The Katana is Israel’s new unmanned combat marine system, capable of supporting a wide variety of homeland security applications: Harbor security; patrols along coasts, territorial waters and EEZ; electronic warfare and offshore platform protection.
The Katana can be operated both as a standard autonomously-operated combat vessel, and as a craft activated from a distance from a control station with an advanced system. The craft is able to deliver a real-time view by detecting, identifying and classifying both near and far targets, and can intercept them if needed.

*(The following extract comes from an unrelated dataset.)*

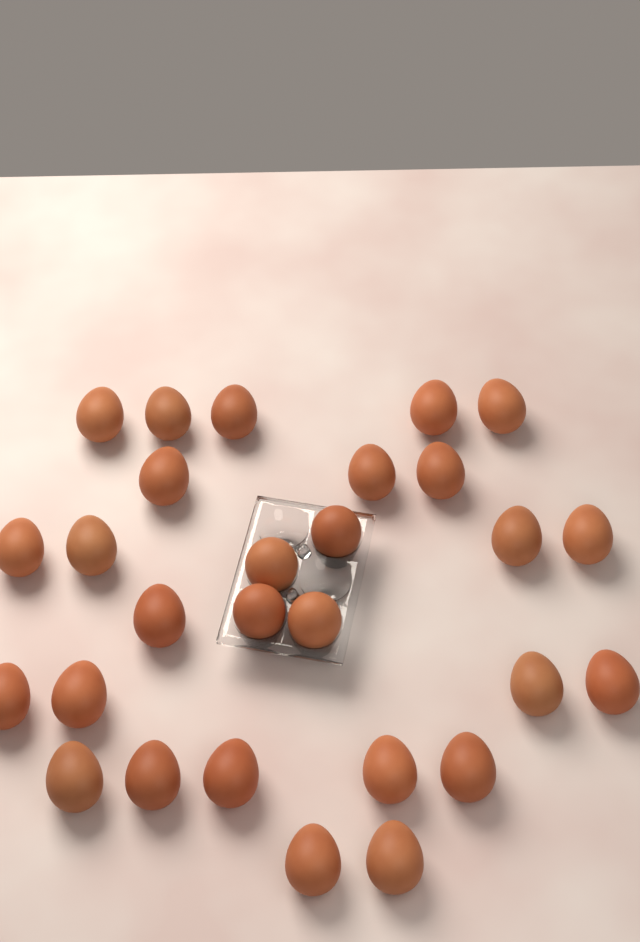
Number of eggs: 28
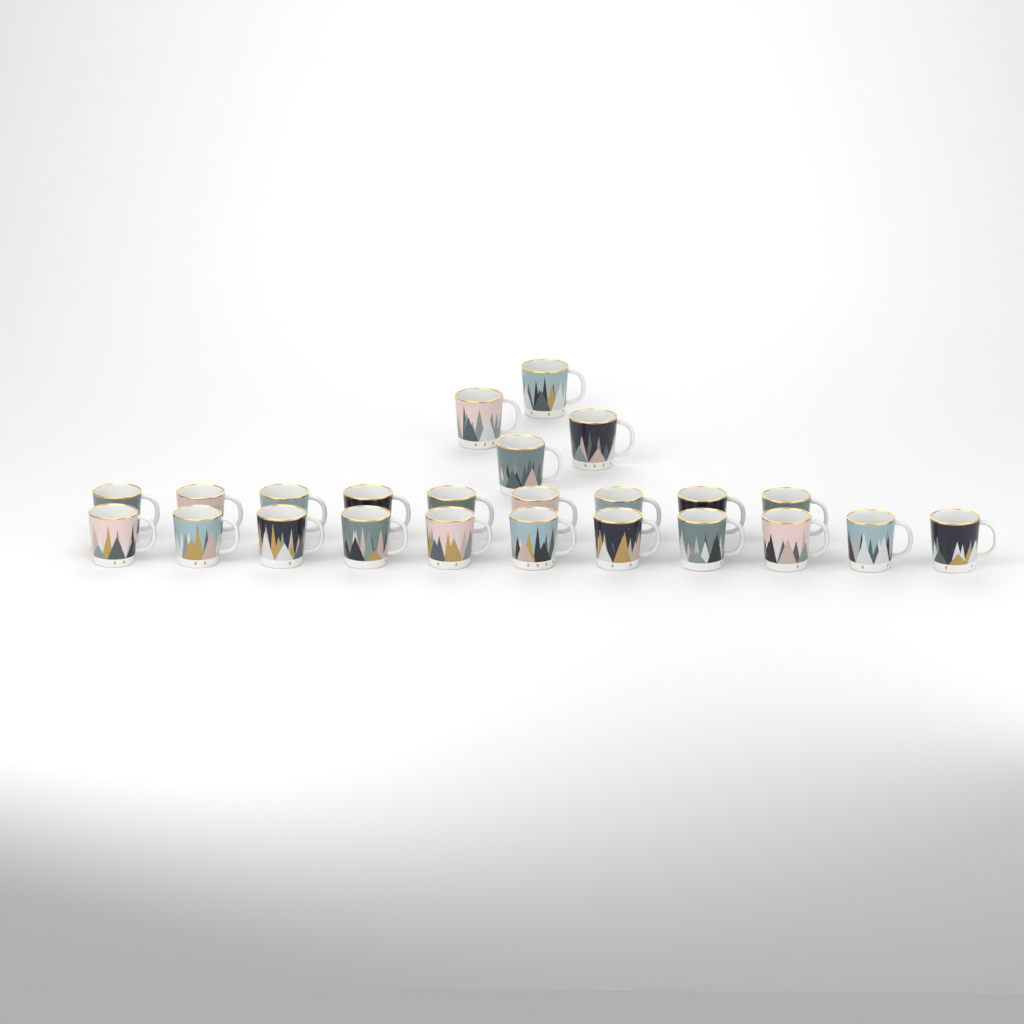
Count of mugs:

Addition features include autonomous navigation, collision avoidance, advanced control system and more. The vessel is equipped with various payloads (including electro-optical), communication systems, radio (Line of Site, LOS, or NLOS), radar and weapon systems. The modular design of the systems allows for configuration and operational flexibility.
The Katana USV was designed by Israel Aerospace Industries.
The Katana, sized 12 meters (39 feet) long and 2.80 meters (9 feet) wide, is able to reach a speed of 60 knots, over 110 kilometers (68 miles) per hour.
And, says Shaharbani, “is equipped with many optical systems, weapon systems and advanced communication systems – both wired communication and satellite communication – and with command systems and navigation systems.”
Shaharbani said that the Katana developers had placed a special emphasis on reliability, making it unsinkable. “It has two powerful motors and it never sinks. There is no chance of any mishap happening that will stop an unmanned vessel on its mission.
“The Katana includes electro-optical systems that allows whoever operating it from a distant station have the possibility of seeing the entire marine environment and focusing on a specific target. In terms of satellite communication, the Katana can be operated from Tel Baruch beach when the boat is at the Pacific Ocean.”
At this stage the Katana is not part of the IDF’s operational fleet, but the Israel Navy is already making use of unmanned watercrafts. One such vessel is “The Protector”, employed in routine security measures off the Gaza coast in recent years. The IDF said in May 2013 that the navy will use the newest version of the craft, which allows, among other things, to reach more distant destinations.